Exploratory
Search…
⌃K

# Calculate tf-idf

## How to Access This Feature

### From + (plus) Button

You can access it from 'Add' (Plus) button. "Text Mining..." -> "Calculate TF-IDF".

## How to Use?

• Select a column as document id - A column considered as document id. If you run do_tokenize beforehand, this can be document_id.
• Select a column that has tokenized text - Set a column that has tokens. This is "token" column if it's tokenized by do_tokenize function.
• TF Weight (Optional) - The default is "raw".
• "raw" is count of a term in a document.
• "binary" is if it exists or not. If it exists, it is 1 and if not, it is 0.
• "log_scale" is `1+log(count of a term in a document)`.
• IDF Log Scale Function (Optional) - The default is log. This is a function to suppress the increase of idf value. Idf is calculated by `log_scale_function((the total number of documents)/(the number of documents which have the token))`. It's how rare the token is in the set of documents.
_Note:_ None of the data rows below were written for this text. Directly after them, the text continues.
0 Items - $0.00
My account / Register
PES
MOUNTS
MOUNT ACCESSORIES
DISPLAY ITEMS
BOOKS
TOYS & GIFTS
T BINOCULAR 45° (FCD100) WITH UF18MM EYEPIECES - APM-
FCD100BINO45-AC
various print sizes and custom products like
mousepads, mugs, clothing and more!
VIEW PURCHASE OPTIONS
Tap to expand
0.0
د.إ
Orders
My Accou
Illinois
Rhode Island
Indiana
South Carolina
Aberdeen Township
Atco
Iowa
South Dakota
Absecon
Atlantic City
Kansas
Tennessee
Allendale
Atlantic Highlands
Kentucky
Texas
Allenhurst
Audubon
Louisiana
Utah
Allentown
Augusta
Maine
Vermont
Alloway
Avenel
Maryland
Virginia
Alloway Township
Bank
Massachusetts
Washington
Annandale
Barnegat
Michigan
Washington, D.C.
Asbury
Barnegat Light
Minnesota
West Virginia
It might be worth trying log2 or log10. log2 increases the value more easily and log10 increases it more slowly.
• Normalization (Optional) - The default is l2. How to normalize the tfidf vector.
• "l2" is normalization that Euclidean distance of the tfidf vector for a document becomes 1.
• "l1" is normalization that Manhattan distance (sum of values) of the tfidf vector for a document becomes 1.
• FALSE doesn't normalize the result.